Under current legislation, most assets accumulated during the marriage (and in some provinces, after a certain period of time of cohabiting) are deemed to be subject to division should a divorce occur. These assets must be shared evenly with a 50/50 split, either in value or in kind. While property is governed by distinct provincial laws, it is also subject to court scrutiny and can also be divided (either with a payment from one party to the other or through sale of the property and then division of the assets).
“The biggest issue is that most people don’t realize that the division of property assets is legislated,” explains Wade Walters, CFP with W.H. Stuart & Associates in Victoria, B.C.

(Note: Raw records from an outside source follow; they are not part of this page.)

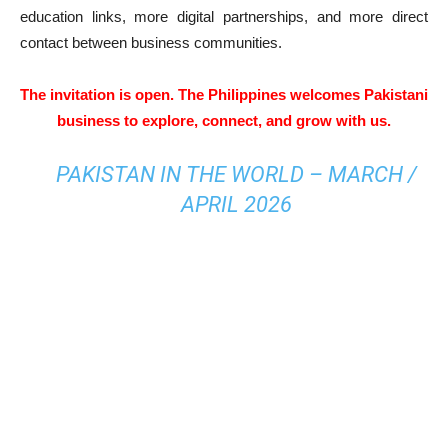
education links, more digital partnerships, and more direct
contact between business communities.
The invitation is open. The Philippines welcomes Pakistani
business to explore, connect, and grow with us.
PAKISTAN IN THE WORLD – MARCH /
APRIL 2026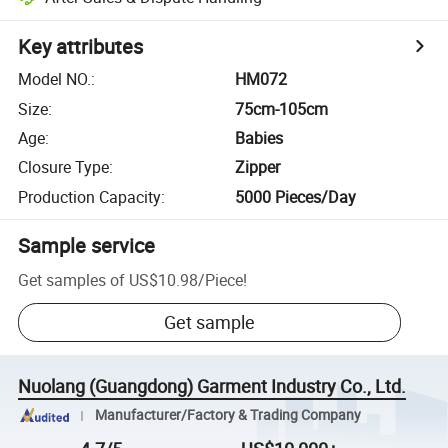
Key attributes
Model NO.
:
HM072
Size
:
75cm-105cm
Age
:
Babies
Closure Type
:
Zipper
Production Capacity
:
5000 Pieces/Day
Sample service
Get samples of
US$10.98
/
Piece
!
Get sample
Nuolang (Guangdong) Garment Industry Co., Ltd.
Manufacturer/Factory & Trading Company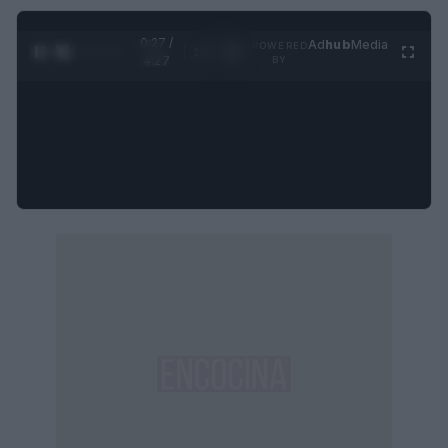
0:27 /
Ad
hub
Media
POWERED
1
/
4
4:27
BY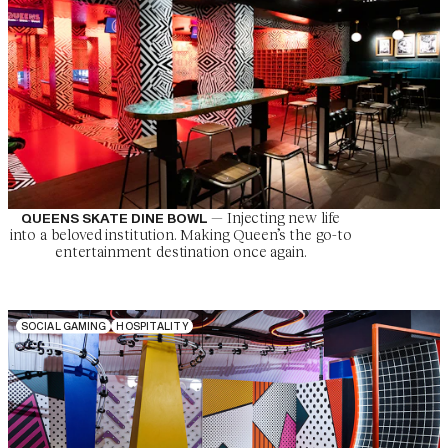
—
Injecting new life
QUEENS SKATE DINE BOWL
into a beloved institution. Making Queen’s the go-to
entertainment destination once again.
S
O
C
I
A
L
G
A
M
I
N
G
H
O
S
P
I
T
A
L
I
T
Y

“People are marrying later, which means they are going into the [union] with RRSPs, assets, pensions and other investments that they consider ‘mine’, but the court might not agree.”
The biggest problem, according to Walters, is that while courts are only interested in dividing the assets and growth accrued during the marriage, many couples do not keep records of what they owned before they got hitched.
“If a couple was married 10 or 12 years they probably didn’t keep documentation of who came into the marriage with what assets,” explains Walters. “Then, when the courts go to divide the estate, all assets — even those not accrued together — are thrown into the same pot. It’s very messy.”
Stoffman says, despite the negative impressions surrounding prenuptial agreements, people are turning to these arrangements because they provide an opportunity to talk about a taboo topic: money.
“When these discussions take place it shows what a unique situation we are in [as a culture]. People are prompted to declare what they view as the financial worth of the other, and this [type of discussion] can take on a whole life of its own,” explains Stoffman. “People get to drill down to the core values that drive one another — core values that are often intentionally not spoken about during the courting stages.”
From Stoffman’s perspective, prenuptial agreements are being used as “a way of making more informed decisions about their life.”
On many occasions, discussions prompted by a prenuptial agreement can lead to the dissolution of the relationship before the marriage even takes place, explains Stoffman.